Lacey McGraw of The Barn Door Boutique offers back-to-school nights with an offering of school supplies. Look forward to macramé and candle-making classes in the future. Barn Door likes to get the community involved, “even if they don’t come to shop.” They provide coffee carts as well.

Andrea Merrifield at Park & Lu offers her customers the ultimate experience in personal shopping. If you have a specific event, you can call or text Andrea with your styles and sizes, and she’ll be ready with an assortment of options. Husbands frequently call ahead to do personal shopping for their wives.

As I visit the tiny back rooms that serve as office space to these proud owners, I notice an abundance of beauty affirmations and even some carpe diem. “Eat the Cookie” graces one desk, and another: “Beauty Rewards the Soul.” It’s all positive energy, which mirrors their various mission statements.

Lindsey at Sadie Rose likes to empower women. “My heart is to speak more life into women and to help them with confidence. We are all so beautiful in our own way.” Angela at Tin & Paisley adds, “Our girl is a girl who likes fun, margaritas and inappropriate mugs.” Her mission is to inspire confidence in women and “to make women shine.”

“Busy women want fashion and function,” says Andrea of Park & Lu, “but not at the expense of quality.” She sees fast fashion being worn once or twice and then discarded after it comes out of the wash and loses its shape. “If you do the math of how long you can wear something,” she says, “and the life of it, people would see that it costs less for quality.”

At Barn Door, you’ll find one-of-a-kind items. Lacey says, “A customer feels a connection with a business when you take the time to know your clientele.”

One thing all these boutiques have in common is great style advice. Lacey adds, “Going into spring and summer expect to see brightly colored pieces, including pink, purple and blue.” She notes, “Athleisure will continue to be popular. Expect to see lots of tennis skirts and sporty dresses.” Denim skirts and dresses are also trending, along with Western flare. “We carry an assortment of items you can wear every day or to the next rodeo, concert or festival.”

Andrea of Park & Lu favors things that stand the test of time. What’s trending now? Boho Western. Basically, put boots or booties on just about anything. Long maxi skirts and prairie girl dresses are in. Neutral palettes mix well together, perhaps a beige and a pink. Flowing sleeves are fashionable, as are fitted jeans.

According to Lindsey at Sadie Rose, what trends is often music-related. Right now, it’s country music’s turn with Beyonce joining the genre and Jason Aldean’s T-shirt bonanza. “The style change in fashion is toward more country,” she says, perhaps with ruffles and broad-cut jeans. In short, it’s trending more feminine.

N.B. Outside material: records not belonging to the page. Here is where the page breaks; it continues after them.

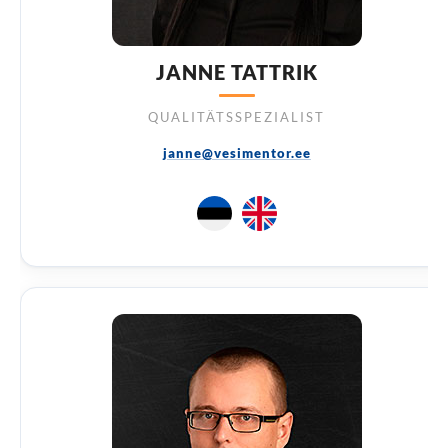
JANNE TATTRIK
QUALITÄTSSPEZIALIST
janne@vesimentor.ee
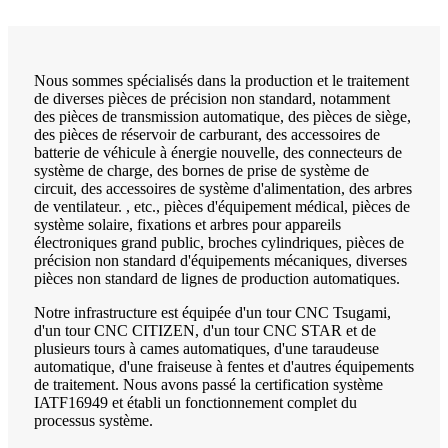
Nous sommes spécialisés dans la production et le traitement
de diverses pièces de précision non standard, notamment
des pièces de transmission automatique, des pièces de siège,
des pièces de réservoir de carburant, des accessoires de
batterie de véhicule à énergie nouvelle, des connecteurs de
système de charge, des bornes de prise de système de
circuit, des accessoires de système d'alimentation, des arbres
de ventilateur. , etc., pièces d'équipement médical, pièces de
système solaire, fixations et arbres pour appareils
électroniques grand public, broches cylindriques, pièces de
précision non standard d'équipements mécaniques, diverses
pièces non standard de lignes de production automatiques.
Notre infrastructure est équipée d'un tour CNC Tsugami,
d'un tour CNC CITIZEN, d'un tour CNC STAR et de
plusieurs tours à cames automatiques, d'une taraudeuse
automatique, d'une fraiseuse à fentes et d'autres équipements
de traitement. Nous avons passé la certification système
IATF16949 et établi un fonctionnement complet du
processus système.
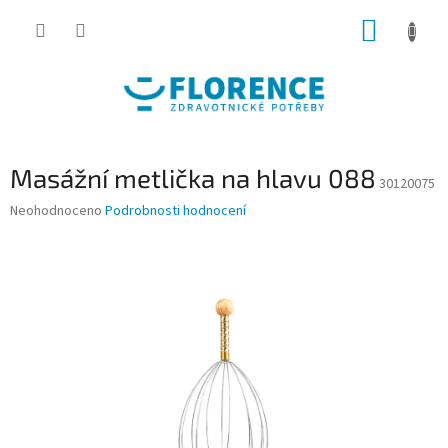
Přejít
NÁKUP
na
obsah
KOŠÍK
Masážní metlička na hlavu 088
30120075
Průměrné
Neohodnoceno
Podrobnosti hodnocení
hodnocení
produktu
je
0,0
z
5
hvězdiček.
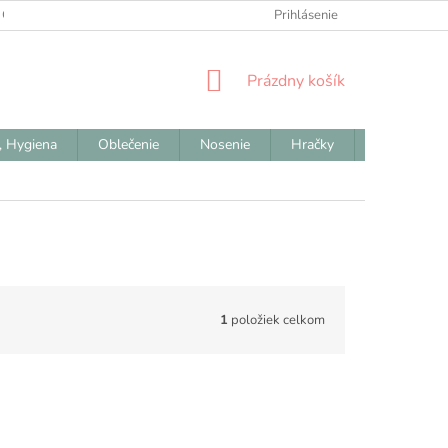
 OBCHODNÉ PODMIENKY
ODSTÚPENIE OD ZMLUVY
Prihlásenie
REKLAM
NÁKUPNÝ
Prázdny košík
KOŠÍK
, Hygiena
Oblečenie
Nosenie
Hračky
Výpredaj
1
položiek celkom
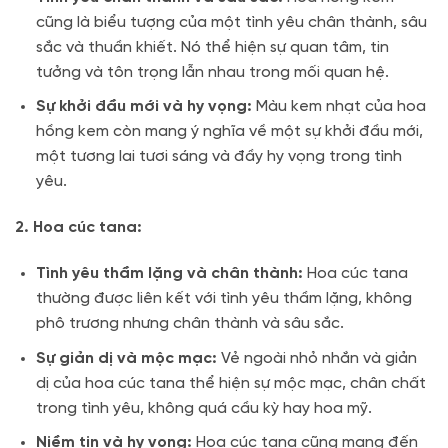
cũng là biểu tượng của một tình yêu chân thành, sâu
sắc và thuần khiết. Nó thể hiện sự quan tâm, tin
tưởng và tôn trọng lẫn nhau trong mối quan hệ.
Sự khởi đầu mới và hy vọng:
Màu kem nhạt của hoa
hồng kem còn mang ý nghĩa về một sự khởi đầu mới,
một tương lai tươi sáng và đầy hy vọng trong tình
yêu.
2. Hoa cúc tana:
Tình yêu thầm lặng và chân thành:
Hoa cúc tana
thường được liên kết với tình yêu thầm lặng, không
phô trương nhưng chân thành và sâu sắc.
Sự giản dị và mộc mạc:
Vẻ ngoài nhỏ nhắn và giản
dị của hoa cúc tana thể hiện sự mộc mạc, chân chất
trong tình yêu, không quá cầu kỳ hay hoa mỹ.
Niềm tin và hy vọng:
Hoa cúc tana cũng mang đến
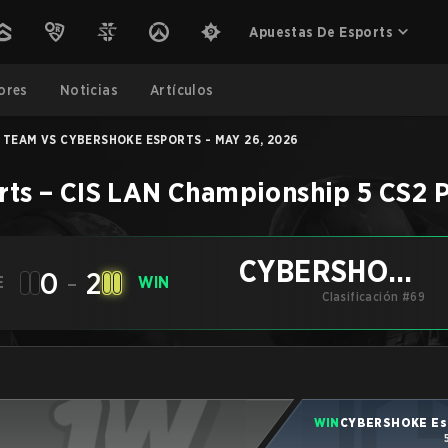
Apuestas De Esports
ores
Noticias
Artículos
 TEAM VS CYBERSHOKE ESPORTS - MAY 26, 2026
rts
–
CIS LAN Championship 5
CS2
P
CYBERSHOKE
0
-
2
E
WIN
Clasificación #69
Esports
WIN
CYBERSHOKE Es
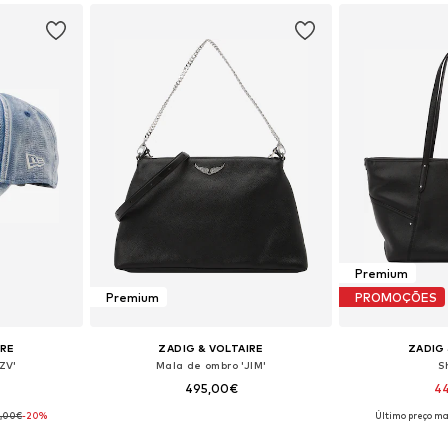
Premium
Premium
PROMOÇÕES
IRE
ZADIG & VOLTAIRE
ZADIG 
ZV'
Mala de ombro 'JIM'
S
495,00€
4
5,00€
-20%
Último preço mai
: 55-60
Tamanhos disponíveis: One Size
Tamanhos dis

Angela of Tin & Paisley adds, “It depends on the girl you shop for, but expect to see more gauzy material, more cropped jeans, more small flowers.” Fashion statements, she confirms, will be more feminine and romance-y, with a little bit of ruffle. “The ruffle’s got to be properly placed,” she says, and it makes good fashion sense.

All these owners have interesting stories to tell about why they opened boutiques. “I worked in the stock market for 18 years,” says Park & Lu’s Andrea, who, when she became a mother, needed more flexibility in her schedule.

Lindsey at Sadie Rose remembers being a child and wanting to know who made the things in the stores. She often got the standard answer, China, but that was not the answer she was seeking. Now she represents 16 local artists with a long waiting list.

Angela of Tin & Paisley explains, “Our daughter was a rodeo queen.” The tin symbolizes her, while paisley represents another daughter, who likes a more casual look.

Whatever the inspiration for these four fabulous boutiques, we’re glad they’ve chosen Canby to sell their wares and contribute to the community in such a positive and fashionable way.